Entro pochi anni a Ravenna il sito di stoccaggio di C02 più grande d’Europa?
Il progetto di decarbonizzazione firmato da sei grandi realtà industriali mette la Ccs al centro della transizione energetica.
di Andrea De Tommasi
I siti per la cattura e lo stoccaggio del carbonio su scala industriale esistono da mezzo secolo: nel 1972 fu avviato un grande progetto per utilizzare l’anidride carbonica di scarto dagli impianti petroliferi in Val Verde, nel Texas. Tuttavia, è solo di recente che l’urgente necessità di affrontare il cambiamento climatico garantendo una transizione dall’uso dei combustibili fossili ha acceso davvero i riflettori sulle tecnologie Ccs (Carbon, capture and storage) e Ccus (Carbon, capture and utilization). In tutto il mondo ad oggi sono disponibili una trentina di impianti per la cattura e lo stoccaggio del carbonio. L'attuale capacità Ccus globale è di circa 63 milioni di tonnellate all’anno (Mtpa) e secondo alcune stime aumenterà a 1.700 Mtpa entro il 2050: una crescita rilevante ma comunque solo una frazione di ciò che sarebbe necessario per una transizione energetica ordinata. La Norvegia e il Regno Unito stanno aprendo la strada con progetti rilevanti, mentre le nazioni più piccole cercano finanziamenti internazionali per sostenere gli alti costi di queste tecnologie.
Dal giugno scorso è partito in Italia il progetto del Polo industriale di Ravenna e Ferrara, dove Cabot, Herambiente, Marcegaglia, Polynt, Versalis (Eni) e Yara, con Eni e Snam come partner tecnici, stanno lavorando al trasporto, uso e stoccaggio di CO2. Il processo è in pieno svolgimento: l’obiettivo è la decarbonizzazione dei settori industriali energivori, quelli dove è più difficile abbattere le emissioni, per raggiungere gli obiettivi ambientali fissati dall’Unione europea. Si tratta, sottolineano le aziende coinvolte, della prima esperienza italiana applicata a un distretto produttivo di rilievo internazionale.
Il progetto è quello di rendere Ravenna un hub pionieristico per l'Italia e il Mediterraneo. Guidato da Eni, l'hub è in fase di sviluppo iniziale. Il piano prevede di avviare la fase 1 nel 2023, testando le tecnologie in una catena completa di cattura, trasporto e stoccaggio capace di movimentare fino a 100mila tonnellate di anidride carbonica all’anno. La fase 2, prevista per il 2027, punta a immagazzinare 4 milioni di tonnellate annue, di cui circa la metà da tre centrali e un impianto a idrogeno di proprietà di Eni, e il resto da terze parti. Lo stoccaggio avverrà nei pozzi esausti dell'Adriatico al largo delle coste di Ravenna. La capacità di stoccaggio totale dei campi offshore dell’Adriatico è stimata fino a 500 milioni di tonnellate, il che rende il progetto flessibile per ulteriori espansioni industriali con una capacità di stoccaggio annua che potrà essere incrementata fino a 10 milioni di tonnellate all’anno.
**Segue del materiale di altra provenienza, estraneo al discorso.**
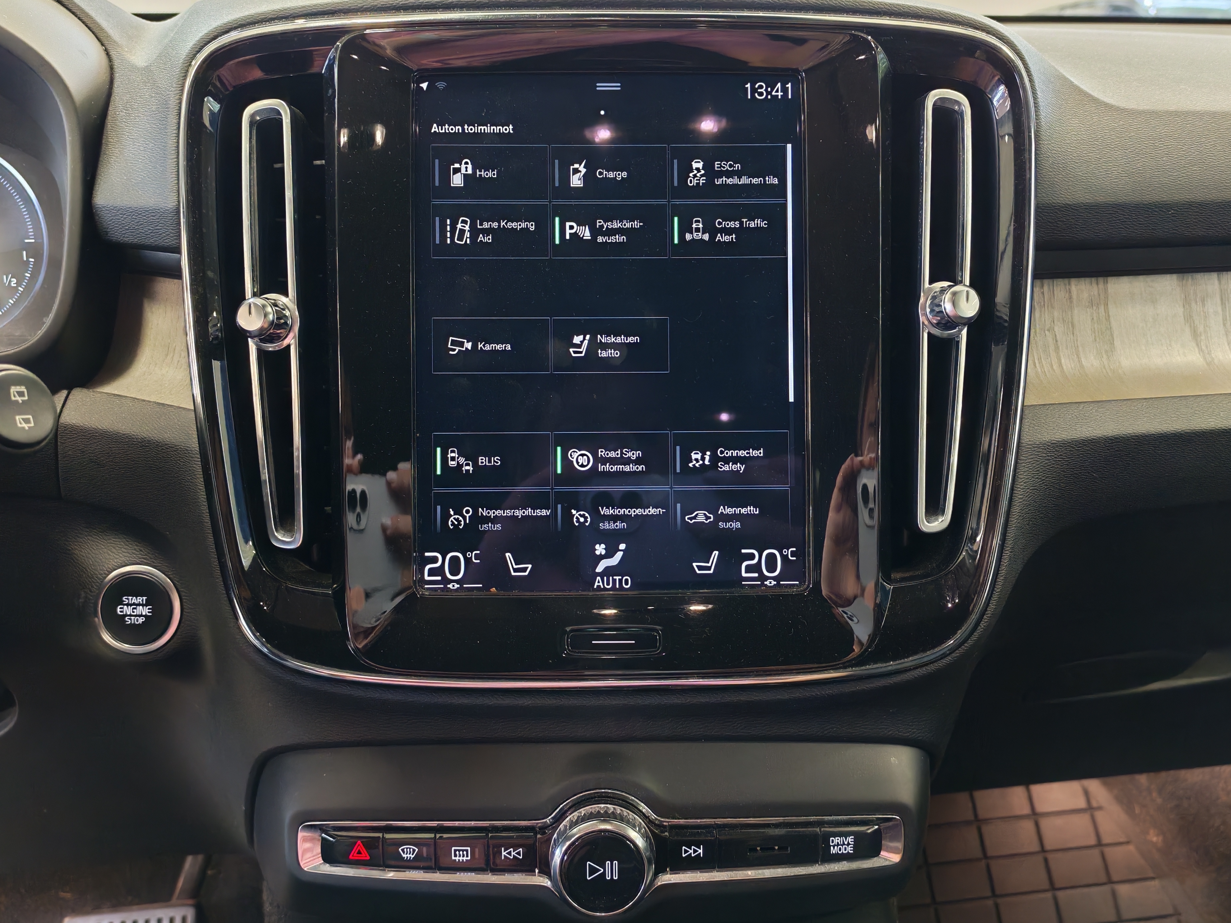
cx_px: 616
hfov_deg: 58.4
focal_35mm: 31
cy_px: 462
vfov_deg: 45.4
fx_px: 1102
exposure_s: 1/50
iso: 1600
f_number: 1.9
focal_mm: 6.12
È la soluzione giusta? Il dibattito in corso presenta pro e contro. Gli ambientalisti sottolineano che ancora oggi nel mondo non esistono esperienze definitive e sicure di questa tecnologia: perché sprecare soldi in ricerca quando l’obiettivo deve essere puntare tutto sulle rinnovabili? Lo scorso dicembre un gruppo di scienziati si è rivolto al presidente della Repubblica e al presidente del Consiglio elencando i cinque motivi per cui avallare il progetto di Eni sarebbe un errore e non aiuterebbe in alcun modo a contrastare l’inquinamento.
D’altra parte, ci sono quelli che sottolineano che i prototipi in Norvegia stanno dando risultati tali da investire con convinzione su questa tecnologia. Nel 2021 uno studio dell’Unece, la Commissione economica europea delle Nazioni unite, ha evidenziato che lo sviluppo su larga scala della tecnologia Ccus consentirebbe ai Paesi di decarbonizzare il settore energetico e ai settori più inquinanti di colmare il divario fino a quando le tecnologie energetiche a basse, zero o negative emissioni di carbonio di “prossima generazione” non saranno disponibili.